Funny how Australia let rip at New Zealand crowd behaviour from the safety of Sydney Airport.

If it was as bad as David Warner was suggesting, why was it not raised at the time?

A sample from Warner's press conference where there were claims "derogatory and vulgar" abuse flew Australia's way during the second test in Christchurch:

"It doesn't matter if you're home or away, you're going to cop some form of abuse, but we don't expect to be hounded for six or seven hours," poor put-upon Warner said.


"Some of the stuff was pretty derogatory and pretty vulgar and the upsetting thing was the fact that, I know if my two daughters were in the crowd I wouldn't want them listening to that sort of stuff."

As it happens, he's right on that last bit.
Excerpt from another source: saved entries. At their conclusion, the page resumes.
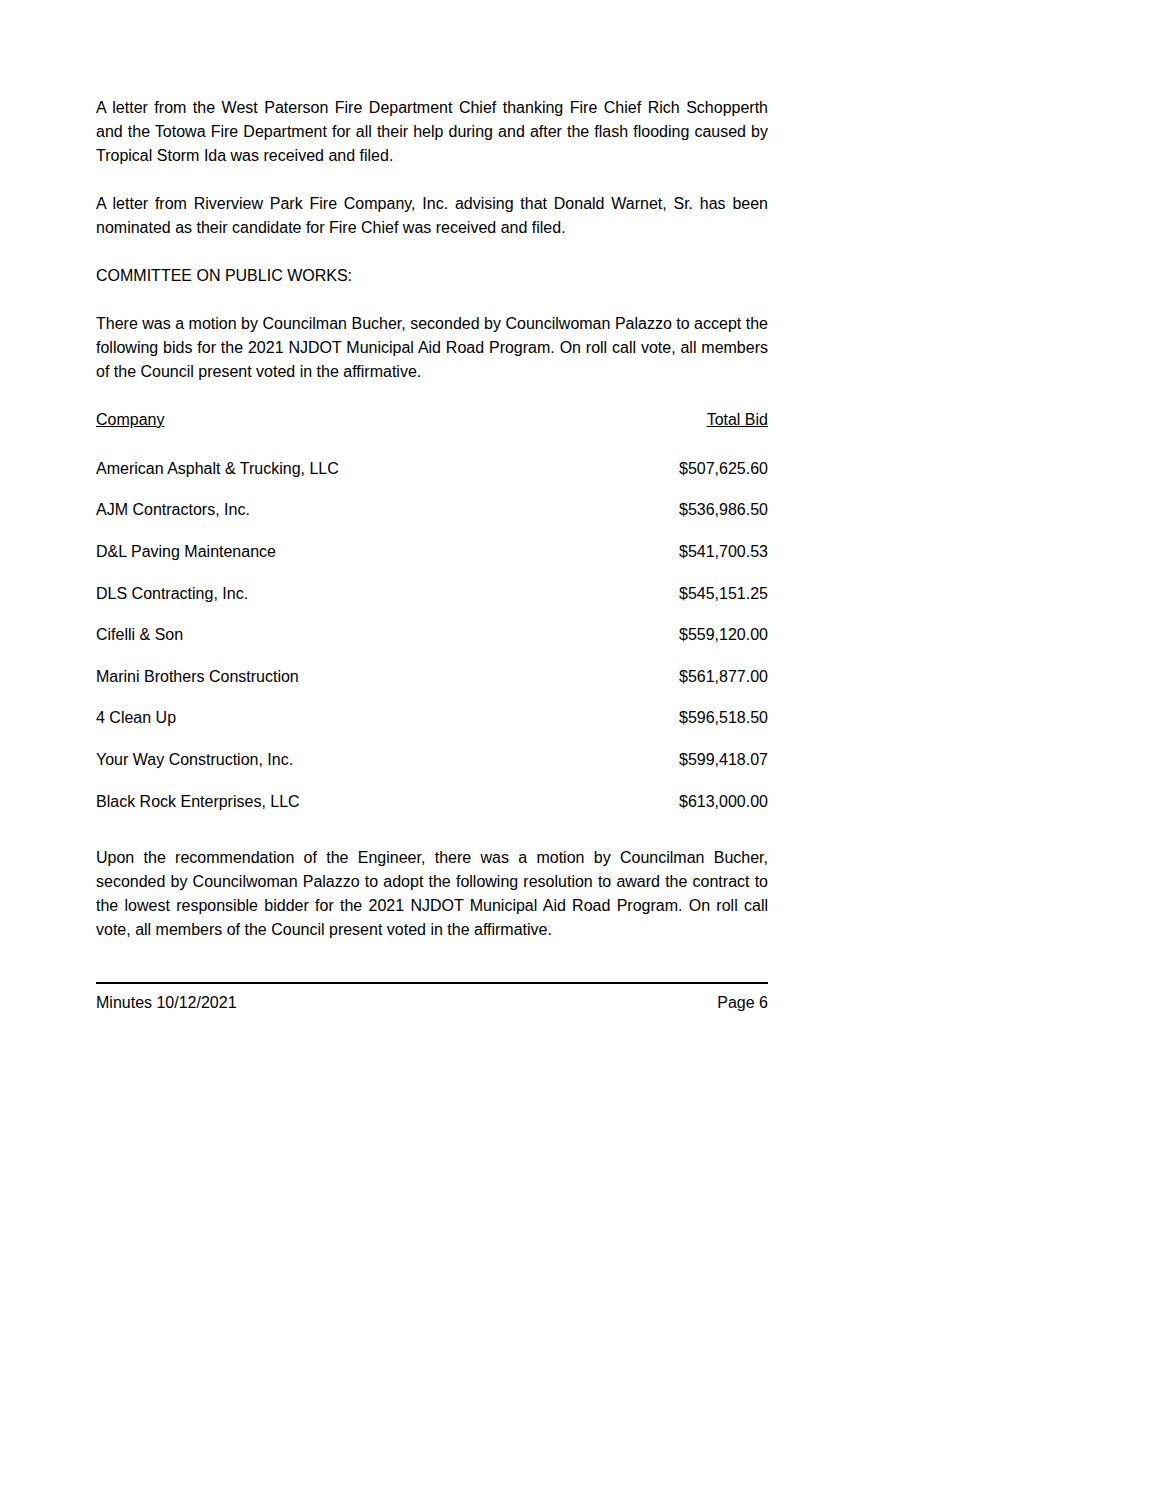A letter from the West Paterson Fire Department Chief thanking Fire Chief Rich Schopperth and the Totowa Fire Department for all their help during and after the flash flooding caused by Tropical Storm Ida was received and filed.
A letter from Riverview Park Fire Company, Inc. advising that Donald Warnet, Sr. has been nominated as their candidate for Fire Chief was received and filed.
COMMITTEE ON PUBLIC WORKS:
There was a motion by Councilman Bucher, seconded by Councilwoman Palazzo to accept the following bids for the 2021 NJDOT Municipal Aid Road Program. On roll call vote, all members of the Council present voted in the affirmative.
| Company | Total Bid |
| --- | --- |
| American Asphalt & Trucking, LLC | $507,625.60 |
| AJM Contractors, Inc. | $536,986.50 |
| D&L Paving Maintenance | $541,700.53 |
| DLS Contracting, Inc. | $545,151.25 |
| Cifelli & Son | $559,120.00 |
| Marini Brothers Construction | $561,877.00 |
| 4 Clean Up | $596,518.50 |
| Your Way Construction, Inc. | $599,418.07 |
| Black Rock Enterprises, LLC | $613,000.00 |
Upon the recommendation of the Engineer, there was a motion by Councilman Bucher, seconded by Councilwoman Palazzo to adopt the following resolution to award the contract to the lowest responsible bidder for the 2021 NJDOT Municipal Aid Road Program. On roll call vote, all members of the Council present voted in the affirmative.
Minutes 10/12/2021 Page 6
These ears will vouch for that.

Let's be clear; vulgarity among New Zealand crowds isn't particularly new.

There was unpleasant advice frequently thrown the way of Pakistan hero Imran Khan in 1989 - most memorably, if that be the appropriate word, after the final tour match in Hamilton. He was touring the country on a mission to bring neutral umpires into international cricket; while at the same time proving something of a babe magnet wherever he went.

Abuse is nothing new to sports crowds, and it's nothing Kiwis should be particularly proud of either.

But it's just a bit rich for an Australian to get stuck into New Zealand crowds once he'd got home, and remembering the type of flak thrown at New Zealand players over the years on his side of the ditch.

Perth's Waca ground, old, antiquated and expected to be done away with as an international venue once the new Burswood Stadium is finished in a couple of years, is known as particularly feral towards visitors.

Fielding in front of the old Bay 13 at the Melbourne Cricket Ground, pre-redevelopment, was no picnic; ditto the Hill at the Sydney Cricket Ground.

Before Christmas, Tim Southee was copping it from a "fan" at the Waca during the second test. He complained through the appropriate security channels and the offender was shown the gate.

So what chance of a clean slate when the two teams clash in the home-and-away three-game Chappell Hadlee series next summer?

Pigs will fly, more like.

New Zealand are due in Australia in the early part of the summer, with the return leg expected around late January-early February.

Warner was getting it at Eden Park in the opening ODI from sections of the crowd. But it didn't seem to put him off his game. He's used to it. Indeed there are players who get succour from harnessing abuse into a "them and us" mentality.

There was precious little sign of authorities taking a hard line when the volume went up and the tone down during the tour, apart from one instance in Christchurch, where a security man took it upon himself to shove his hand, twice, into the face of a fan, whose arms were being held by other security personnel. Pretty ordinary.

Maybe time for NZC to make a note to self for next summer.